March 22, 2012
Antiwar.com
by Philip Giraldi

Think about it for a minute. People who passionately want the United States to go to war should have to accept that there will be consequences for themselves personally. This is why the U.S. Constitution mandated that only Congress could vote to go to war, denying the authority to do so to the office of the president. That was because Congress was considered to be the house of the people, while the country’s chief executive was more analogous to a monarch. Only the people could make the decision to go to war, and the entire nation would henceforth bear the consequences of that action, both in terms of providing the soldiers and sailors to do the fighting and paying the costs of the conflict.

Today’s American elite apparently sees things very differently. Mitt Romney wants to go to war to disarm Iran and even favors increasing the size of the Army and Navy to face the many threats that he perceives lurking to bring our republic down. Rick Santorum also wants war against the mullahs, as does Newt Gingrich, who is being bankrolled by casino magnate Sheldon Adelson, a man who openly puts Israel’s interests ahead of those of his own country. It does not matter whether these candidates for president are being honest in their opinions or are complete hypocrites. Whether they are arguing for conflict because they want to be on the good side of Israel or for no good reason at all, the bottom line is that they have absolutely nothing at stake if they should become president and start a war. None of the three has personally served in the U.S. military, and, even though they have 14 children among them, not one of their offspring has ever entered the armed forces. All three men are also multi-millionaires, Romney many times over, but all are on record as being against new taxes, even to pay for the wars that they are advocating.

In the world of insurance, a no-fault policy means that no one is to blame in an accident. Unfortunately, the doctrine has been adopted by America’s political leaders. No-fault means no accountability, which is precisely what we are seeing in the three leading Republicans, a tradition that certainly dates back to Bill Clinton if not before and that has been flourishing under George W. Bush and Barack H. Obama. No one has been punished in any way for the debacle of Iraq, which has been described rightly as the greatest foreign policy disaster in the history of the United States. The ticker is still running on that conflict, but it might have cost as much as $5 trillion, 4,486 soldiers killed, and several hundred thousand dead Iraqis, nearly all civilians. Paul Wolfowitz, the architect of that war, was rewarded by being given the presidency of the World Bank, a position he could not continue to hold because of a lack of personal integrity. He is now ensconced at the American Enterprise Institute. He appeared recently on NPR and advocated arming the rebels in Syria, which suggests that some people never learn from their mistakes.

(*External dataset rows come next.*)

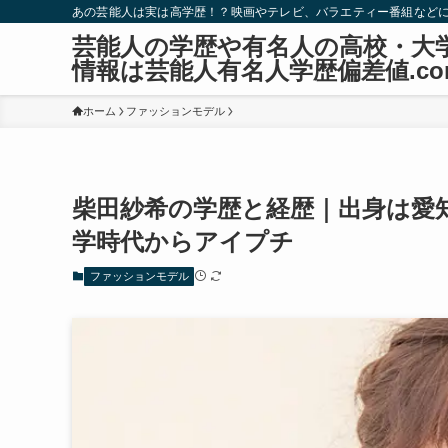
あの芸能人は実は高学歴！？映画やテレビ、バラエティー番組など
芸能人の学歴や有名人の高校・大
情報は芸能人有名人学歴偏差値.co
ホーム
ファッションモデル
柴田紗希の学歴と経歴｜出身は愛
学時代からアイプチ
ファッションモデル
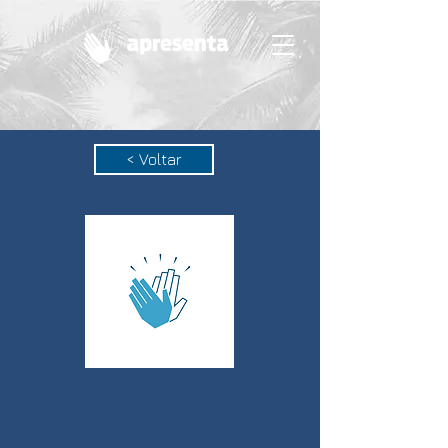
< Voltar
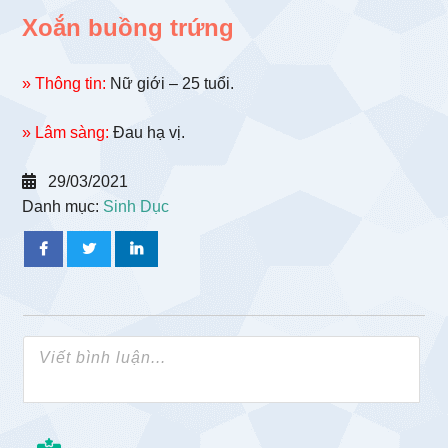
Xoắn buồng trứng
» Thông tin:
Nữ giới – 25 tuổi.
» Lâm sàng:
Đau hạ vị.
29/03/2021
Danh mục:
Sinh Dục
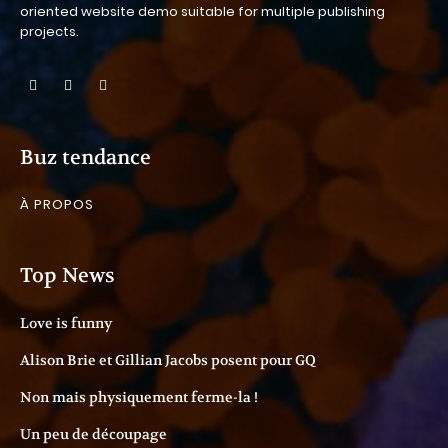
oriented website demo suitable for multiple publishing
projects.
Buz tendance
À PROPOS
Top News
Love is funny
Alison Brie et Gillian Jacobs posent pour GQ
Non mais physiquement ferme-la !
Un peu de découpage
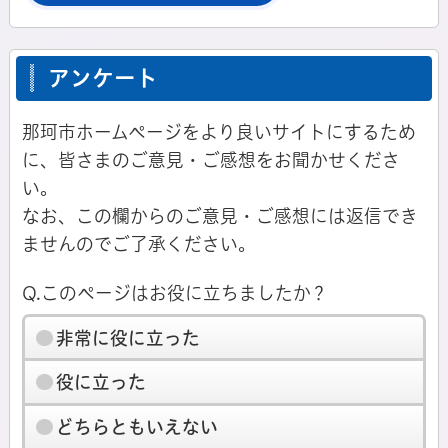
アンケート
那珂市ホームページをより良いサイトにするため
に、皆さまのご意見・ご感想をお聞かせくださ
い。
なお、この欄からのご意見・ご感想には返信でき
ませんのでご了承ください。
Q.このページはお役に立ちましたか？
非常に役に立った
役に立った
どちらともいえない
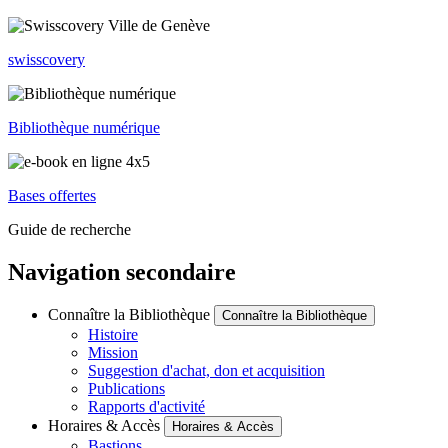
swisscovery
Bibliothèque numérique
Bases offertes
Guide de recherche
Navigation secondaire
Connaître la Bibliothèque
Connaître la Bibliothèque
Histoire
Mission
Suggestion d'achat, don et acquisition
Publications
Rapports d'activité
Horaires & Accès
Horaires & Accès
Bastions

Under the current “progressive” administration in Washington, accountability has taken several steps backward. CIA torturers are not responsible for what they did, soldiers who massacre foreign civilians are protected or slapped on the wrist if they are punished at all, American citizens are assassinated, and drones kill suspects living in countries with which we are not at war. Recently, the president declared that he can take control of “all national resources” in case of an emergency, a sweeping dismissal of the right to property guaranteed by the Constitution. And if anyone challenges any of these abuses in court, the proceedings will be stopped by the government’s declaration of state-secrets privilege.